Charlie’s Country pourrait s’appeler Voyage au bout de la nuit, si le titre n’était déjà pris. Le trajet du héros est d’abord celui de son comédien, David Gulpilil, seule star aborigène du cinéma australien, révélé par Nicolas Roeg dans Walkabout et magnifié par Peter Weir dans La Dernière Vague. Compagnon de route de Rolf De Heer depuis l’inédit The Tracker, Gulpilil a sombré dans l’alcoolisme et atterri en prison, sort que beaucoup d’autres aborigènes de sa région ont connu — un destin qui rappelle évidemment celui des Américains natifs. Charlie’s Country effectue ainsi des allers-retours entre la fiction vécue par le personnage et le portrait de son comédien, entre l’histoire intime qu’il raconte et les échos qu’elle suscite par rapport à l’Histoire australienne.

Charlie est d’abord présenté comme un individu bizarre : il retire de l’argent, mais le redistribue au reste de sa communauté ; il taxe des clopes, mais finit par les laisser brûler dans le feu avec lequel il se chauffe ; il se moque des policiers blancs et de leurs lois idiotes, mais il ne peut se résoudre à entrer en conflit ouvert avec les autorités. Sa «terre» n’est plus vraiment sa «terre» et il décide de la quitter pour un voyage à travers la forêt qui le laissera au bord de la mort.

Australie, année zéro

Il suffit à Rolf de Heer de filmer en quelques gros plans saisissants le visage de Gulpilil pour en faire un témoignage vivant de ce que sa communauté a traversé. Lorsqu’il le met à nu, dans un plan déchirant où on lui rase barbe et cheveux longs, il révèle chez lui une douleur et une rage jusqu’ici contenues. La douceur de la mise en scène, sa façon de magnifier une Australie sauvage au bord du chromo touristique, est ainsi bousculée par la poussée de noirceur du récit : Charlie échoue dans un camp précaire en bordure de la ville où l’alcool semble être l’alpha et l’omega de ces vies brisées, puis dans une prison où la monotonie des jours se traduit par un montage qui répète musicalement les mêmes gestes désincarnés — du linge jeté dans une machine, une louche qui remplit les assiettes…

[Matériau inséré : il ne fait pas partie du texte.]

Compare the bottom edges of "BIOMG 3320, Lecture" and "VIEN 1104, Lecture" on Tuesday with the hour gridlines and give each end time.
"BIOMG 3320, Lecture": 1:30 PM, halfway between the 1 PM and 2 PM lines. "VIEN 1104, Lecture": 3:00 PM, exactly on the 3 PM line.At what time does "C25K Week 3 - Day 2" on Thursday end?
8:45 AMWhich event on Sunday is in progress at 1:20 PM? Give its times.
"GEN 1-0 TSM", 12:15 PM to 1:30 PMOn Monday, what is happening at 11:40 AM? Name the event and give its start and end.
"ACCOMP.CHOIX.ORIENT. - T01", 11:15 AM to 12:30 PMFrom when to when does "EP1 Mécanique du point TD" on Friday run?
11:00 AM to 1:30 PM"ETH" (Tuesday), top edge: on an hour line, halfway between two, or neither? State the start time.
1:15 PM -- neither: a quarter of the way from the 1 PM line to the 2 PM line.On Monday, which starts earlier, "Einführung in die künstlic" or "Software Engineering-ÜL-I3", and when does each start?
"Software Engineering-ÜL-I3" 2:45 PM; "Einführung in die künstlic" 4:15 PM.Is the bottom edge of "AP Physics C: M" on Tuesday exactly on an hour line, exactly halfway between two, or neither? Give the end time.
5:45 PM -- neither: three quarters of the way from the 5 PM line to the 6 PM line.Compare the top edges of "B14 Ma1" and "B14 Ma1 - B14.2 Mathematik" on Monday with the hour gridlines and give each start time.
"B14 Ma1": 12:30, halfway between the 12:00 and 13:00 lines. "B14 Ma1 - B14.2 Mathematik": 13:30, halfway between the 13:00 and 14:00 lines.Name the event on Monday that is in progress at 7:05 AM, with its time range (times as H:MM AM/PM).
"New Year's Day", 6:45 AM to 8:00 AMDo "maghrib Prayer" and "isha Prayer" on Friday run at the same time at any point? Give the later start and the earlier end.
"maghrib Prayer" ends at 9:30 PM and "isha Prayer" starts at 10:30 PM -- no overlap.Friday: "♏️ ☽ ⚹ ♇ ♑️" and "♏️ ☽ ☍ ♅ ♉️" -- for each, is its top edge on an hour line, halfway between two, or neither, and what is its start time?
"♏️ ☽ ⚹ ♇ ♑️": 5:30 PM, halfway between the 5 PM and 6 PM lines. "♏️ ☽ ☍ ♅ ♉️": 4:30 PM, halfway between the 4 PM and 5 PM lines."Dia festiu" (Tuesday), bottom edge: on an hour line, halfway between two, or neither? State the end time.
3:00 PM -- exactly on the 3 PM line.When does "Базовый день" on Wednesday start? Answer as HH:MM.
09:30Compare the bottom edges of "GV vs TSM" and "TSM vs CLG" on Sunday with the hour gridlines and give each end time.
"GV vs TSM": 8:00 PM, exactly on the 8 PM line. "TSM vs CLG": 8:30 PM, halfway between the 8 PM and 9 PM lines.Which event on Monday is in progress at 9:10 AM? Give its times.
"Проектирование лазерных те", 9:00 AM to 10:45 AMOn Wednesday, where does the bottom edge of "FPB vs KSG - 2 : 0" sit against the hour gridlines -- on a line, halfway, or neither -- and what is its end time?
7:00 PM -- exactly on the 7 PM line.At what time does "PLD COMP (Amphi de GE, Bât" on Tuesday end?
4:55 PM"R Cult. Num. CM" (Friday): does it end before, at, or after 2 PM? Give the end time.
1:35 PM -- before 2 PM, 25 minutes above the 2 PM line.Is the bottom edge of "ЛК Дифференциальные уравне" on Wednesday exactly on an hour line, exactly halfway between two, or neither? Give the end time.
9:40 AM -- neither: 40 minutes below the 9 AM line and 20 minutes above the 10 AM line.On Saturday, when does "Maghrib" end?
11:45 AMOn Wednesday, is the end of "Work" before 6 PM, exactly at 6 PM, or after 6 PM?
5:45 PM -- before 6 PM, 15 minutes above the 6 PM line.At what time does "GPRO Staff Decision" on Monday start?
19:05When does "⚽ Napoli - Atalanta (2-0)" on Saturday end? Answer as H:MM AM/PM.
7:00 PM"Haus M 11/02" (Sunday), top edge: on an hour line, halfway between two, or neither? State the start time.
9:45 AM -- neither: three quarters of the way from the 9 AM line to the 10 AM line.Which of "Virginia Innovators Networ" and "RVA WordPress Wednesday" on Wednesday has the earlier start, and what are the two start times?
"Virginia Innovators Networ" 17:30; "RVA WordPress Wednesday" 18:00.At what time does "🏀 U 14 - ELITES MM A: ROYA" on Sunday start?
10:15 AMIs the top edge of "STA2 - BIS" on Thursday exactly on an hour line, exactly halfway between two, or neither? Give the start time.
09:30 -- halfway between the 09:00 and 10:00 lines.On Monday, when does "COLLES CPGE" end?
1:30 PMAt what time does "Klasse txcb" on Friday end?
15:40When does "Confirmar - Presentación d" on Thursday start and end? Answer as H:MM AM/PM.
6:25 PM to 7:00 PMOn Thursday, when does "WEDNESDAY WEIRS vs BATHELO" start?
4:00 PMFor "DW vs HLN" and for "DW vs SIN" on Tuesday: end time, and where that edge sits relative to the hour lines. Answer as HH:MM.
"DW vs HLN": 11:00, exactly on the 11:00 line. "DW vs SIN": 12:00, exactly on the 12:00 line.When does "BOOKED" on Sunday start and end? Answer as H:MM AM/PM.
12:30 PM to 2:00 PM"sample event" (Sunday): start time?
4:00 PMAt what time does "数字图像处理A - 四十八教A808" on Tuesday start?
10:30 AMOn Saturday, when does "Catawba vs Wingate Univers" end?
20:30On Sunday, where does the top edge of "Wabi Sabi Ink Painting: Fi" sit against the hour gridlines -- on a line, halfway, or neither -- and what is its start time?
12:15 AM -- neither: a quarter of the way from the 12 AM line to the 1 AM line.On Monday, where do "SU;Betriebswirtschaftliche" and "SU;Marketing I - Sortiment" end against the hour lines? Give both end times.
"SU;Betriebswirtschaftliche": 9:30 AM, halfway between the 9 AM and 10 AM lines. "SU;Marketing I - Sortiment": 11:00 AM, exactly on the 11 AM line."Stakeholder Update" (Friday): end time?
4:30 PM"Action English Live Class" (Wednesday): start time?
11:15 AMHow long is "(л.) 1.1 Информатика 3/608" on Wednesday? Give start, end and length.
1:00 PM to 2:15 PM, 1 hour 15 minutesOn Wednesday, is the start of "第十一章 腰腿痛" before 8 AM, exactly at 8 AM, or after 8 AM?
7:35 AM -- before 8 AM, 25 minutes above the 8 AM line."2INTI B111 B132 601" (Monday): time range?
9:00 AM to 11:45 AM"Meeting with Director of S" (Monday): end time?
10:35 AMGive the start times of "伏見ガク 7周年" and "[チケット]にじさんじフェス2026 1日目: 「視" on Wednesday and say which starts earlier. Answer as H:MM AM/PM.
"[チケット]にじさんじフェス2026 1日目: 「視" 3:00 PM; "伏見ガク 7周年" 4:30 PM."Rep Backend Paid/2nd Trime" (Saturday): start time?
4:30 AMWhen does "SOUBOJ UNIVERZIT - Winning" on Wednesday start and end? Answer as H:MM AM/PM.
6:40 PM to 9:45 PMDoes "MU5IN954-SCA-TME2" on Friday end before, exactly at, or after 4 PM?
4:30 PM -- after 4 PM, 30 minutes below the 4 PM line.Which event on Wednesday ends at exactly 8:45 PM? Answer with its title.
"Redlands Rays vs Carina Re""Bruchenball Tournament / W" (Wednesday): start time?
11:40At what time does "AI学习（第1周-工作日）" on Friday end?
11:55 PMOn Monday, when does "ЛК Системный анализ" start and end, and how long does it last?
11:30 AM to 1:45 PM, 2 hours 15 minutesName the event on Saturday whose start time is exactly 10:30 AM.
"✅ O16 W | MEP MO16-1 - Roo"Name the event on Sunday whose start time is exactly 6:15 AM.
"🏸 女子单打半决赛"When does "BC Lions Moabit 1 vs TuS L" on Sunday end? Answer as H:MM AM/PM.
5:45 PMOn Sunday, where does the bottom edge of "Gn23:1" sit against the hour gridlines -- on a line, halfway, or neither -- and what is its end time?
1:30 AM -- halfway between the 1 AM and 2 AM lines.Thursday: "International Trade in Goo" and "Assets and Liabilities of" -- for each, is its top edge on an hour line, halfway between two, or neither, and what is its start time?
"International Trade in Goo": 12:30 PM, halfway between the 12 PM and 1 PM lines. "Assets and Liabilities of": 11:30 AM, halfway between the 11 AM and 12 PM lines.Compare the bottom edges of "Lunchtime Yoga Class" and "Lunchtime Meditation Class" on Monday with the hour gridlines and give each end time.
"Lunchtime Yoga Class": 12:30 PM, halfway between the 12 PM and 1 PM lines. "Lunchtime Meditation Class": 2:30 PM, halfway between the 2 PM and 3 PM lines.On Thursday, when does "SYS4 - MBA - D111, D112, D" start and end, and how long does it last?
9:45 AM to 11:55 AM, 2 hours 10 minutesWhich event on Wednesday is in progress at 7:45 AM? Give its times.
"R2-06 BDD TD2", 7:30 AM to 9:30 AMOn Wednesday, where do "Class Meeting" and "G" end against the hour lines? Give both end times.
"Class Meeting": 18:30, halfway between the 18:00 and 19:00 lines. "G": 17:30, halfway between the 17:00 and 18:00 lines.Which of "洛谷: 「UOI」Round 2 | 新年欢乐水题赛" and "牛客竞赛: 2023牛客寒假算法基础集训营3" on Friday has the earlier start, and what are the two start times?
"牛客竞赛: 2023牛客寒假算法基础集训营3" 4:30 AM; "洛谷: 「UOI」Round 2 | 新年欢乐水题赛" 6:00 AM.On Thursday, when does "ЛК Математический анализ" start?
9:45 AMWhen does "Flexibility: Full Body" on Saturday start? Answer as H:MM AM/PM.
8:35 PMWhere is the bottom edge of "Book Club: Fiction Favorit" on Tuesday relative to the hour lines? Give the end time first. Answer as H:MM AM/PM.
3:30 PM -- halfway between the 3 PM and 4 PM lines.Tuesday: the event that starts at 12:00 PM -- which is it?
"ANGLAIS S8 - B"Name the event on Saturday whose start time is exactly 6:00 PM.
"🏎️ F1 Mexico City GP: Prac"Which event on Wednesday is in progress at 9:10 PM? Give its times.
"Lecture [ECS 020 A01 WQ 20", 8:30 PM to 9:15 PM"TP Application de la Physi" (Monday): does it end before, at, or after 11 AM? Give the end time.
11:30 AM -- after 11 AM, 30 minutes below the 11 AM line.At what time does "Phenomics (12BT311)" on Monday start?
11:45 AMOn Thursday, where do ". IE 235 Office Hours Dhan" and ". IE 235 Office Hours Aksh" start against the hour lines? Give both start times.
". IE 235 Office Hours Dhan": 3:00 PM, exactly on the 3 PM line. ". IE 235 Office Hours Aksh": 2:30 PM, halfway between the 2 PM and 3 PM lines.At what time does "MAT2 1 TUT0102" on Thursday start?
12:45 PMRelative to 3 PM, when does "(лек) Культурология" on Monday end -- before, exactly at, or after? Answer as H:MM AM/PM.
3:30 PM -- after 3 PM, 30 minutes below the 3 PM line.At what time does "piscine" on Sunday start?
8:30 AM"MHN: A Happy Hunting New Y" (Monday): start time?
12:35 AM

Le temps ne coule plus comme dans la première partie, mais se rétracte en un cycle sans issue ; De Heer choisit cependant de délivrer Charlie, et Gulpilil avec lui, de ce désespoir en ranimant le feu de sa culture moribonde. Geste humaniste, mais aussi hautement cinématographique, qui consiste à faire d’un film la trace historique d’un passé qui n’entend pas disparaître.

Charlie’s Country
De Rolf De Heer (Australie, 1h48) avec David Gulpilil, Luke Ford…

à lire aussi

derniers articles publiés sur le Petit Bulletin dans la rubrique Musiques...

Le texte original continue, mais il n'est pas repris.